After Life is, in large part, a book about Naomi's relationship with her mother, both of them flawed, believable characters who are bound to one another by ineffably strong ties. It is also about how events, large and small--unkindnesses, deaths, thoughtlessness--can shatter one's happiness, and how survivors go on living nevertheless.
Reviewed by Debra Hamel, author of Trying Neaira: The True Story of a Courtesan's Scandalous Life in Ancient Greece
When I read for pleasure, I read for language over plot. I think the preferences of most readers break down along these lines, and one isn't better than the other. If you read for the perfectly-chosen word and enjoy ambivalence, chances are that you will also love this book. If you enjoy a lot of definite, plot-advancing events in your books, odds are that you'll be disappointed. Know who you are as a reader, and choose wisely.

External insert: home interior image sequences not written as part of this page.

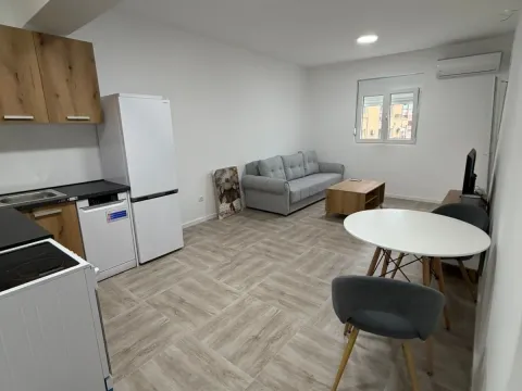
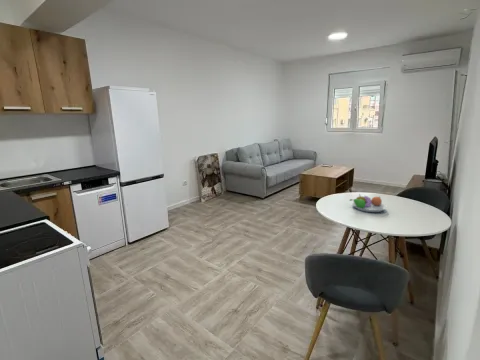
+ fruit bowl [349,193,388,213]
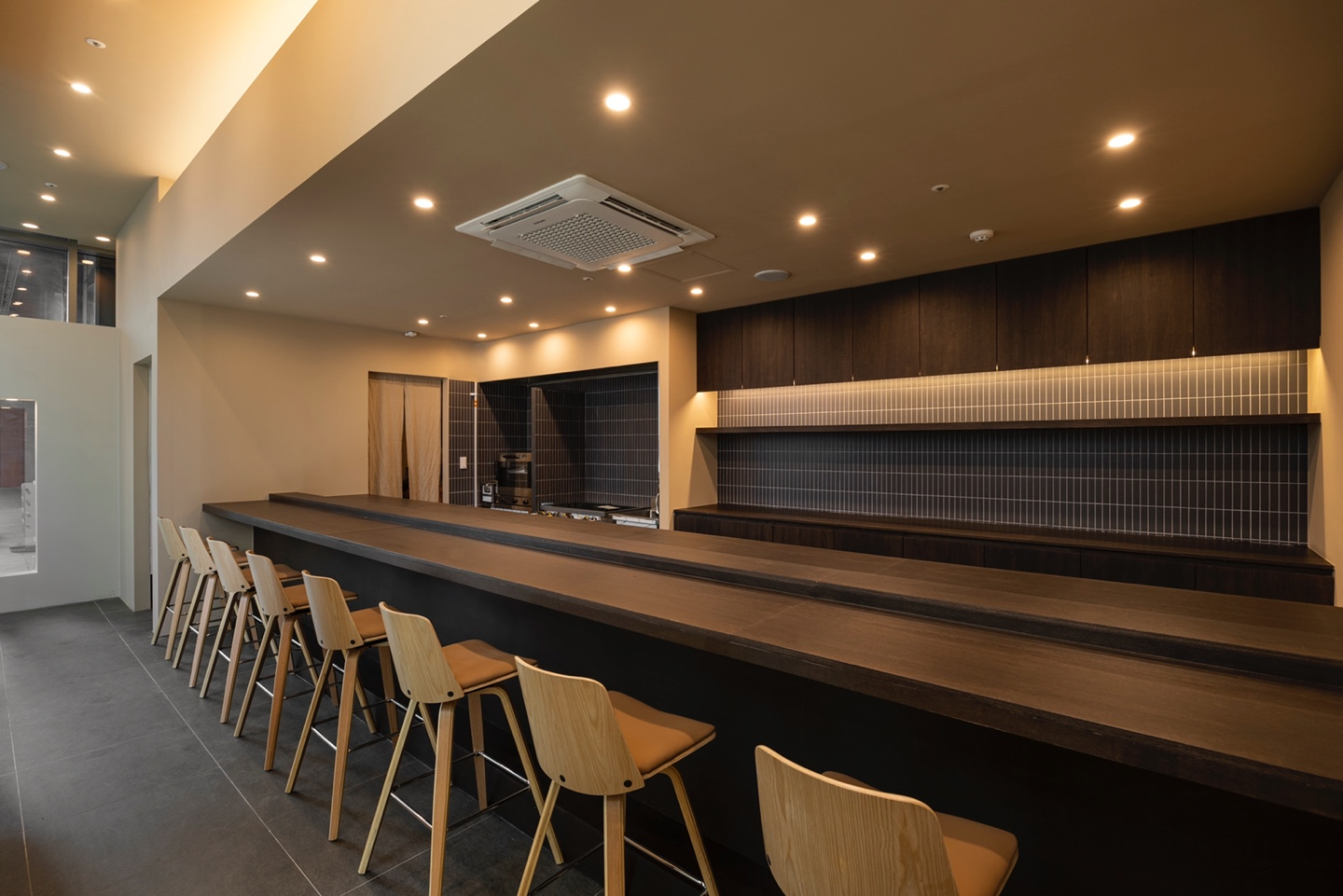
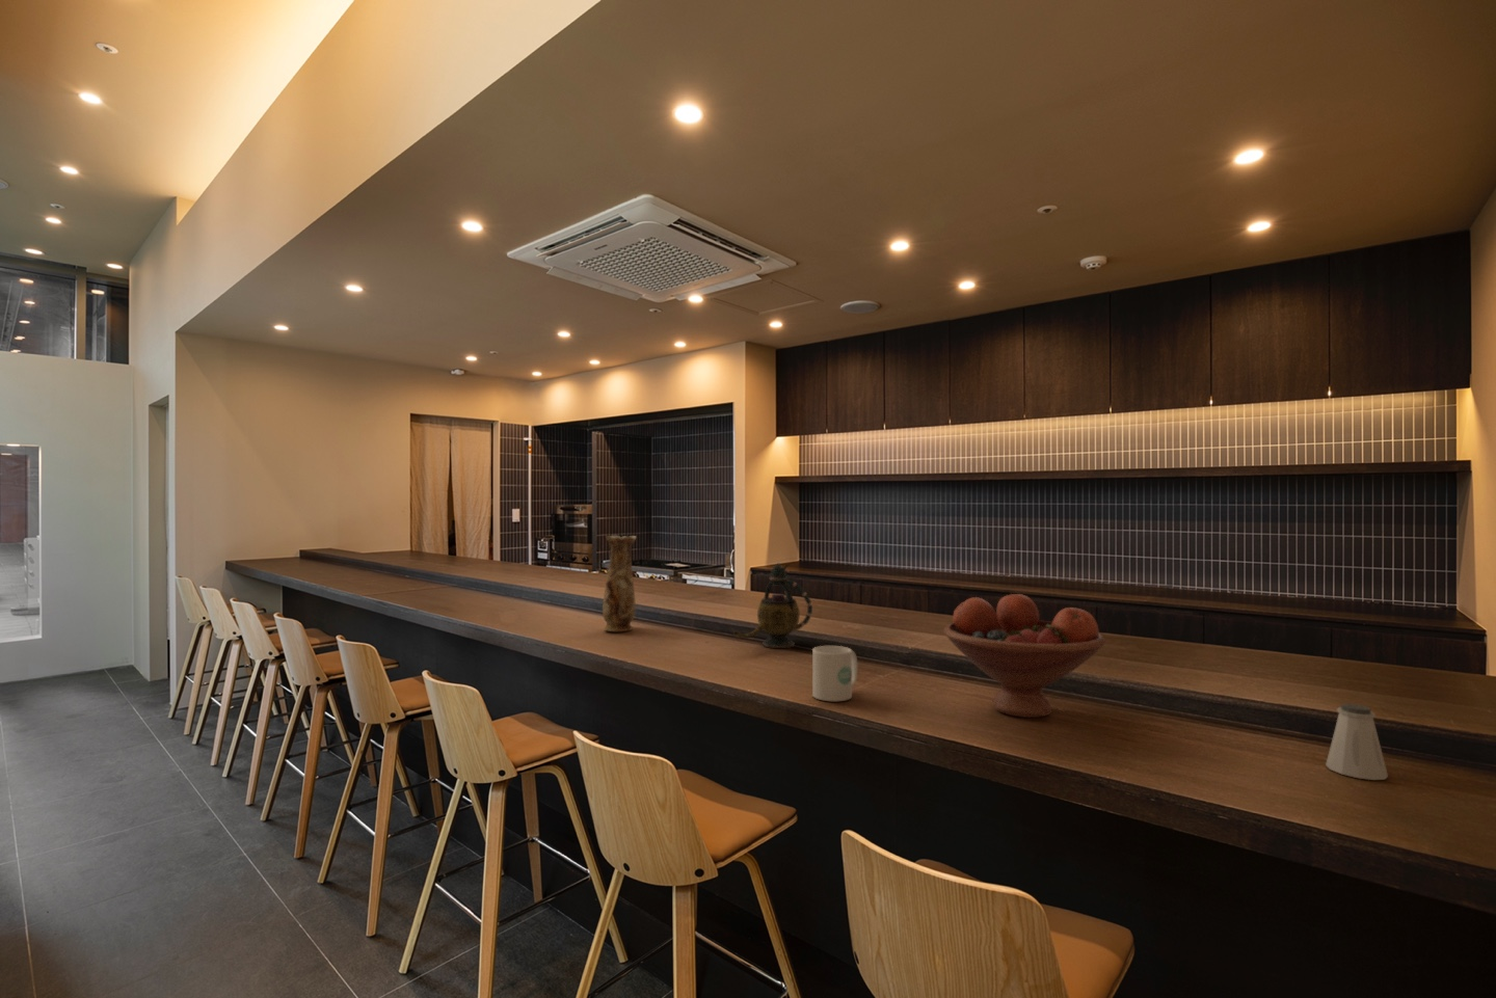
+ teapot [733,561,813,649]
+ saltshaker [1324,702,1389,781]
+ vase [602,535,638,633]
+ fruit bowl [943,593,1106,718]
+ mug [811,645,858,702]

I ordered this book after I read a review of it in the local paper that included the first line of the book, "First I had to get his body into the boat." I thought, "That's it- I've gotta get this book." I'm not a big mystery reader kinda person, but this was obviously a psychological mystery- Whose body? Why a boat? Did YOU kill him? How'd he die? You slowly learn all the answers to those questions, with the "WHY did he die?" question being answered last. I can't really recall ever reading a book with this approach and it very much intrigued me.
The title "After Life" is really great- Naomi can truly (or maybe truly- she doesn't ever seem to be totally confident) see the spirits of those who have passed on, and even the spirit belonging to the body headed to the boat eventually comes to her. She is dealing with Life After death and not just any death- the death of her boyfriend, a death that we suspect she is responsible for, and she is coping with the responsibility and fear that is associated with the potential of his being discovered (and then, maybe, HER being discovered for his death) and it is a very interesting struggle.
Ellis' ways of describing the world around you is also unique- The mother of the main character Naomi says, "Two people never love each other at the same time. One loves, and the other is in love with being loved. The fun is in guessing which one's you." Or another example- Naomi's first experience with snow, described as follows: "The air smelled different, like water in a tin bucket, and crows flapped in circles over our heads. When I spoke, my voice fell straight out of my mouth, completely swallowed up by snow."
The community of spiritualists is unique, but to me they just seemed like any small town with their own culture and rhythms- only instead of being poultry farmers (like my hometown), they happen to speak to the dead. This is not a criticism- I liked the fact that these people were so real and not romanticized and so matter-of-fact.
The reason for the death at first was (to me) a little disappointing- I thought, "that's IT? " However, the more I think about it, the more I get WHY that's what HAD to happen, and frankly, it just makes Naomi more and more realistic and understandable, and the more of a message there is in the book- again, particularly with regard to the title. You keep seeing how something like that COULD happen.
This is a good book, but it is not a beach book- you will get into it and really think about what you are reading(although I guess you could fly through it, but I think you'd maybe miss the thoughts that it provokes). If you want to read a book to vege out to and be brainless, this ain't it. I definitely recommend this book for it's unique approach to language and to a mystery plot.